Are the instances in a stack? There’s a couple of conditions whereby Logic will activate all tracks in a stack upon loading a template, even if no midi is present.


----------



## from_theashes (Feb 16, 2021)

Alex Fraser said:


> Are the instances in a stack? There’s a couple of conditions whereby Logic will activate all tracks in a stack upon loading a template, even if no midi is present.

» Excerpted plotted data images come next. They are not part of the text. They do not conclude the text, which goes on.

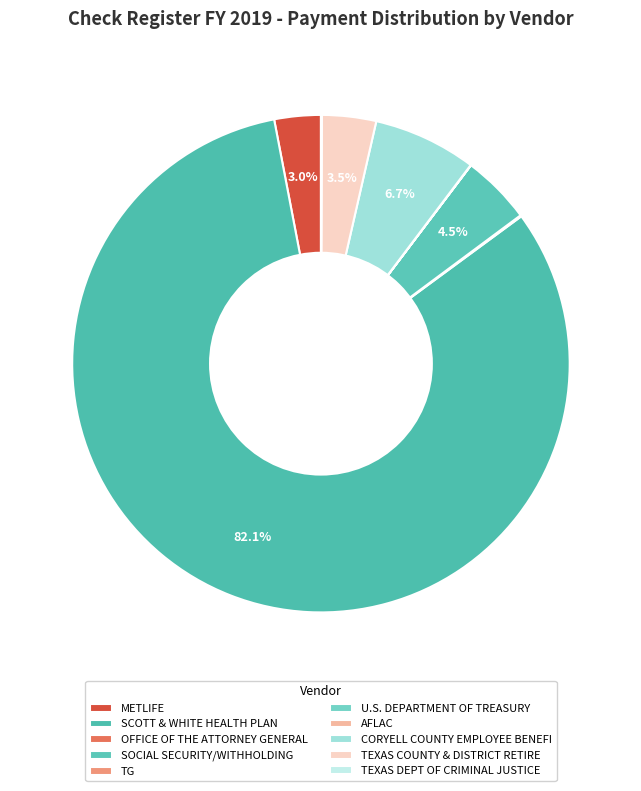

How many segments does this pie chart have?

10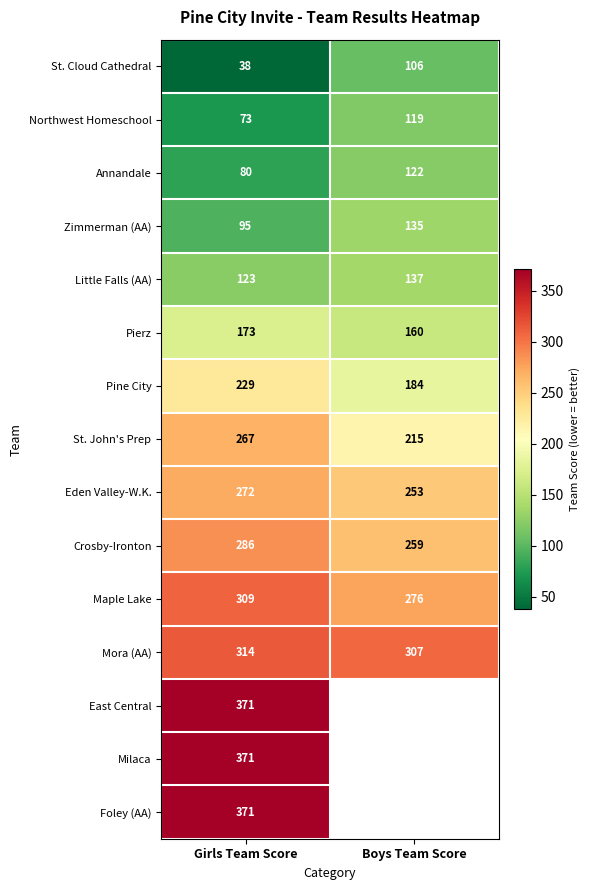

At which label is St. Cloud Cathedral closest to 72?

Girls Team Score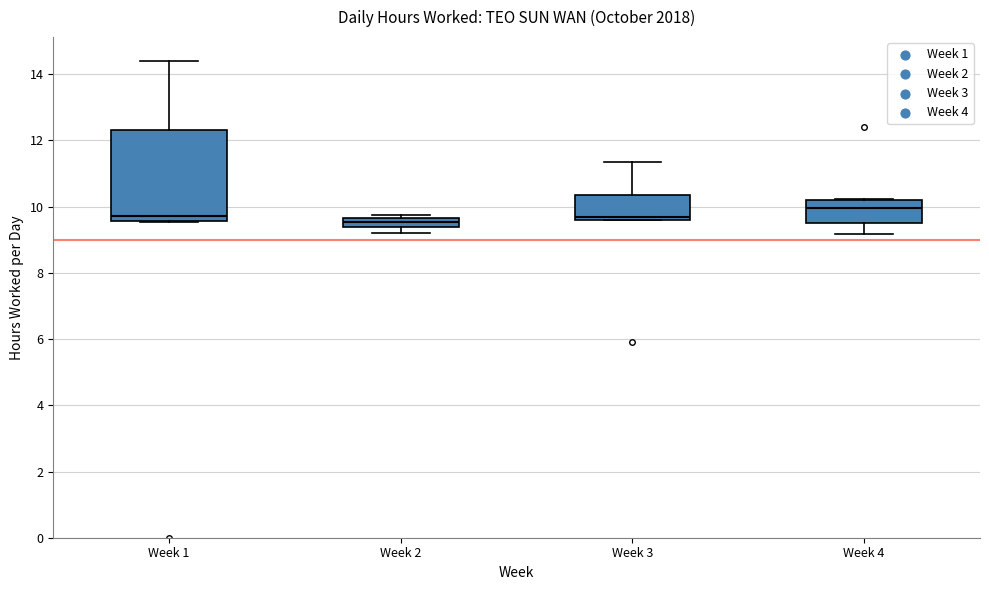

Which box is the tallest, from its lower edge to its upper edge?

Week 1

Yes, the are all organized in stacks. How can I turn that off?
But it only happens when I have some tracks with midi information. My empty template loads in an instant.


----------



## Alex Fraser (Feb 16, 2021)

Have you tried having a “dummy” track outside of the stack selected upon load?


----------



## jcrosby (Feb 16, 2021)

Anything you have selected will be enabled. If that template was stored with the top of the stack selected then all instruments in that stack will be enabled on startup. Just select a single instrument not in a stack, or create an empty midi track with no instrument and select that, then resave the template.

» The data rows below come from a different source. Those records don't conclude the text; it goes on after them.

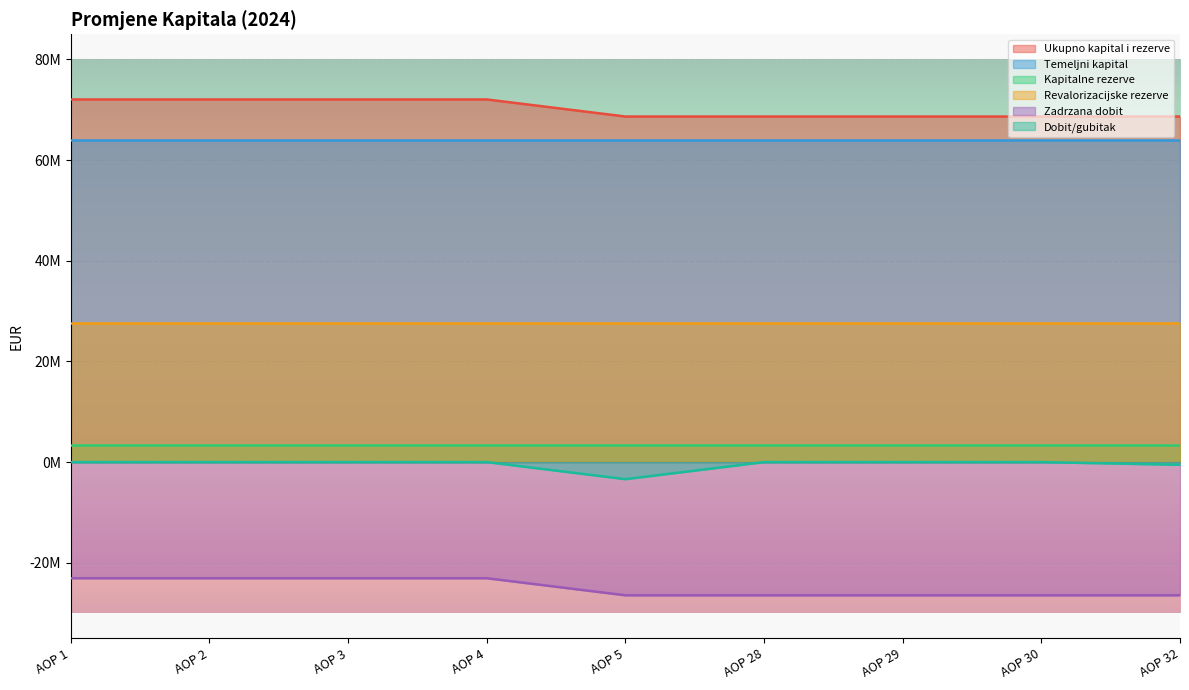

Does the chart display data point markers on the line(s)?

No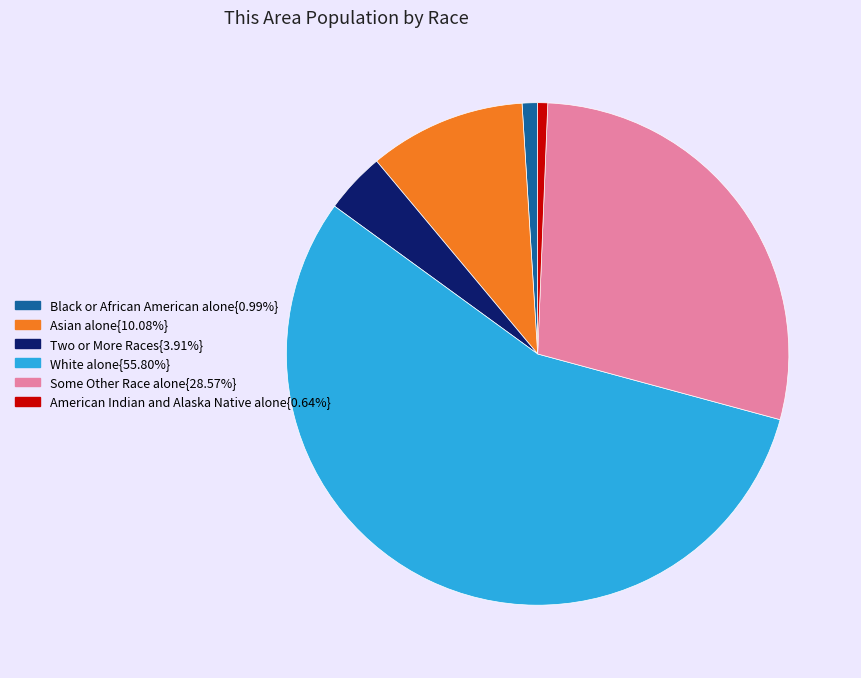

Is there a majority slice in this chart?

Yes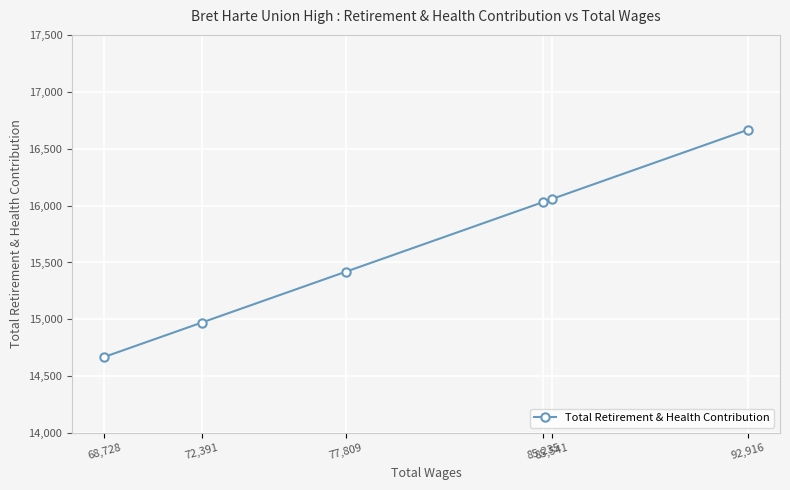

List the labels in order of value, largest first.

92,916, 85,541, 85,235, 77,809, 72,391, 68,728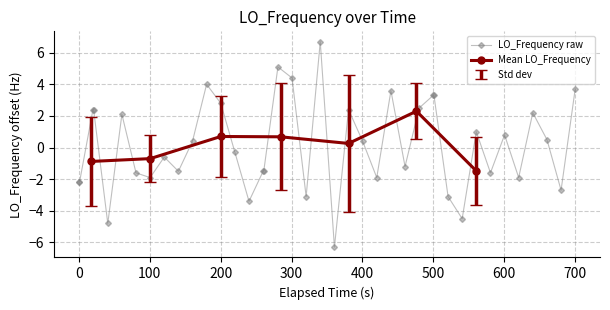

Reading right to left, list all the values displayed in this chart.

3.7	-2.7	0.5	2.2	-1.9	0.8	-1.6	1.0	-4.5	-3.1	3.3	3.3	2.5	-1.2	3.6	-1.9	0.4	2.4	-6.3	6.7	-3.1	4.4	5.1	-1.5	-1.5	-3.4	-0.3	2.8	4.0	0.4	-1.5	-0.6	-1.9	-1.6	2.1	-4.8	2.4	2.4	-2.2	-2.2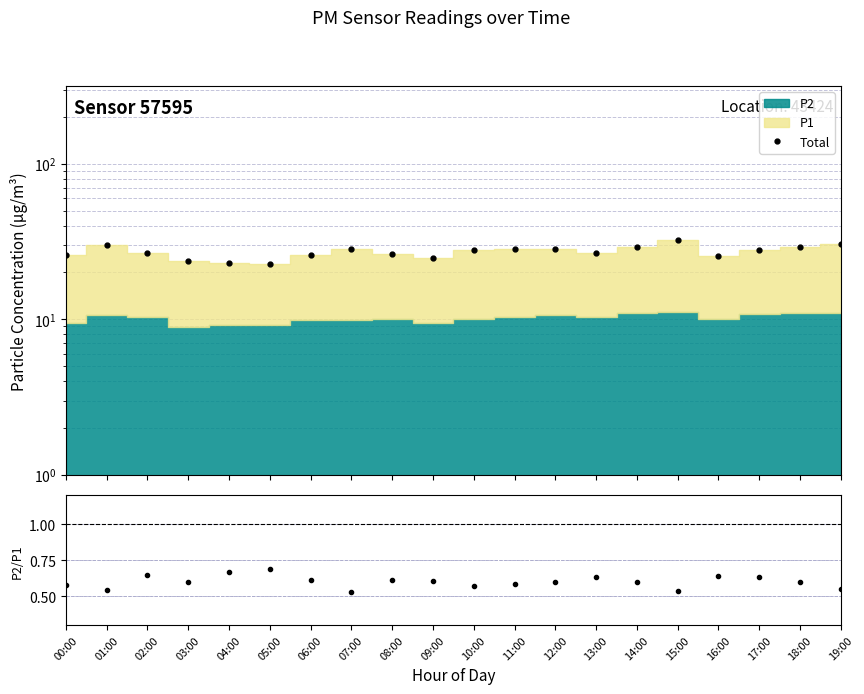

Which series has the largest range (max minus min)?

Total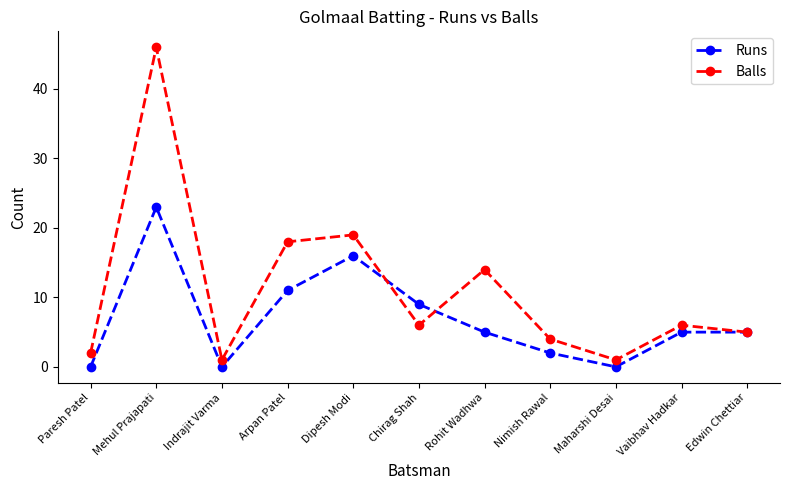

What is the difference between the maximum and minimum values in the Balls series?

45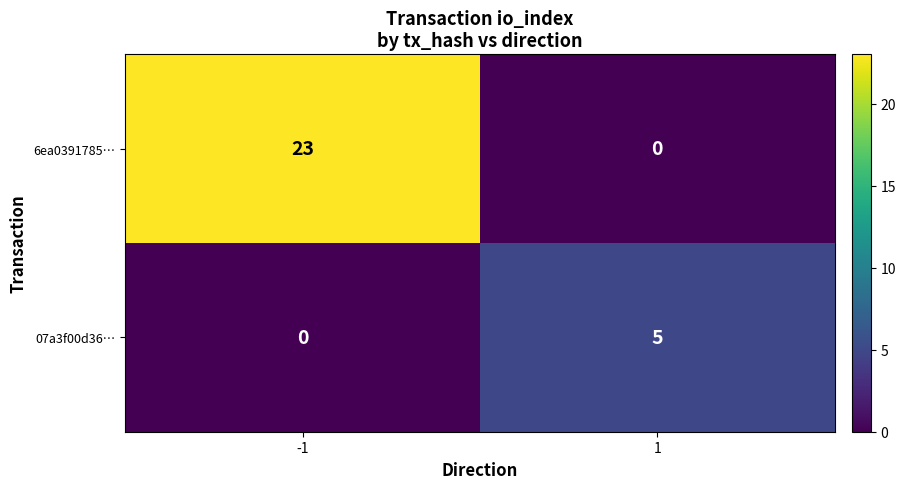

What is the total value across all series at 1?

5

If you're using VEP you can't avoid this in terms of selecting a single instrument from a VEP instance. VEP is an "instrument" as far as logic is concerned, saving the template with any one instrument from a VEP instance will enabled that entire VEP instance. (That's a VEP architecture issue, not a Logic issue)...

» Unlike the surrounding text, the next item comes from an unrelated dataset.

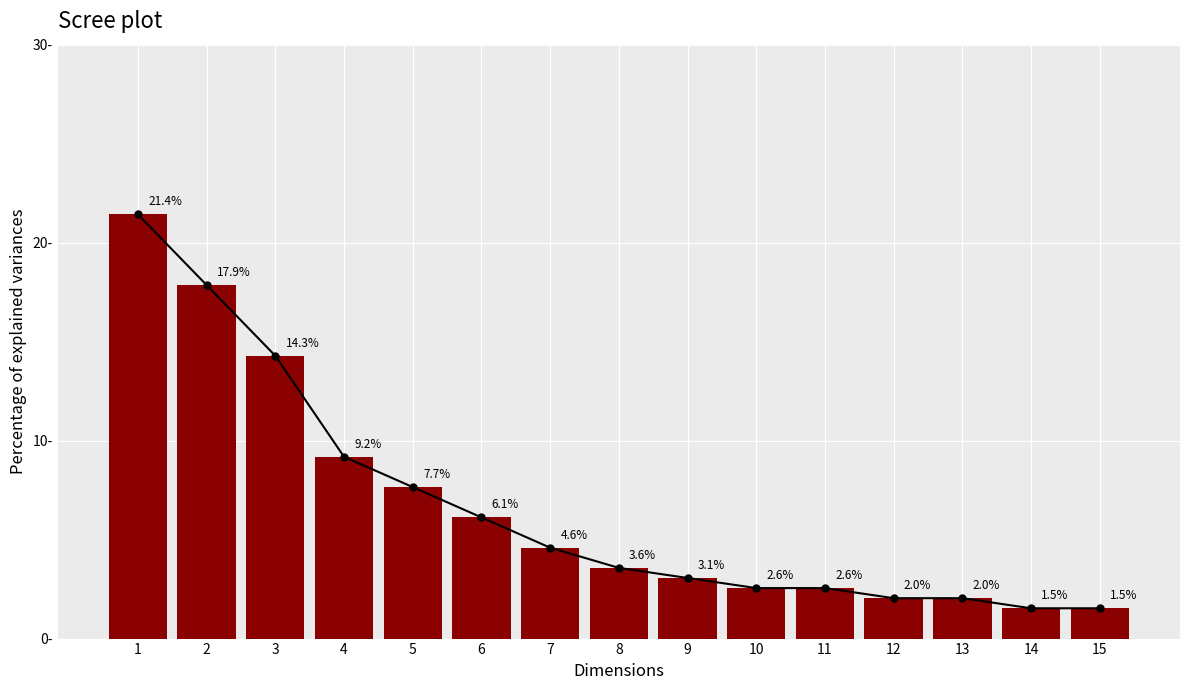

At which category does the chart reach its minimum across all series?

14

Same solution... Keep a MIDI track with no instrument, or an empty kontakt in the template, select that only, and re-save the template. All instruments should be 'sleeping' the next time you open the template...


----------



## jcrosby (Feb 16, 2021)

from_theashes said:


> Yes, the are all organized in stacks. How can I turn that off?
> But it only happens when I have some tracks with midi information. My empty template loads in an instant.


Ah. There's your issue. Logic leaves any track with a MIDI clip on it enabled. It has to for a project to work. If not then how would anything playback when you opened a session the next time you sat down to work on it?

If Logic did't do this, this would require you to manually re-enable every single instrument you had midi on in a session every time you opened it. Depending on the session this would take you far more time than simply waiting a few moments for some instruments to load...







About dynamic plug-in loading in Logic Pro


Logic Pro 10.4.5 only loads the plug-ins and software instruments needed to play the project, which helps projects open faster.



support.apple.com


----------



## from_theashes (Feb 16, 2021)

jcrosby said:


> Ah. There's your issue. Logic leaves any track with a MIDI clip on it enabled. It has to for a project to work. If not then how would anything playback when you opened a session the next time you sat down to work on it?
> 
> If Logic did't do this, this would require you to manually re-enable every single instrument you had midi on in a session every time you opened it. Depending on the session this would take you far more time than simply waiting a few moments for some instruments to load...
> 
> ...


Sure... if Logic would ONLY load the tracks with midi-information on them, there would be no problem... but Logic loads tracks a lot of tracks with NO midi-information on them!! And I don't know why -.-

My solution for now is to disable all tracks with midi and safe the project. Next time I want to work on that project, open it up and reactivate all tracks with midi on them and keep writing.


----------



## Kent (Feb 16, 2021)

from_theashes said:


> Sure... if Logic would ONLY load the tracks with midi-information on them, there would be no problem... but Logic loads tracks a lot of tracks with NO midi-information on them!! And I don't know why -.-
> 
> My solution for now is to disable all tracks with midi and safe the project. Next time I want to work on that project, open it up and reactivate all tracks with midi on them and keep writing.


Can you post a screenshot?


----------



## jcrosby (Feb 16, 2021)

Definitely a good idea to have a looksie as kmaster suggested... I've found this feature to be rock solid on 3 different machines.

Also any chance you have some fancy routing happening in the environment?


----------



## Nick Batzdorf (Feb 16, 2021)

jcrosby said:


> Keep a MIDI track with no instrument, or an empty kontakt in the template, select that only, and re-save the template.


Or a track with nothing loaded, or a MIDI track, etc.


----------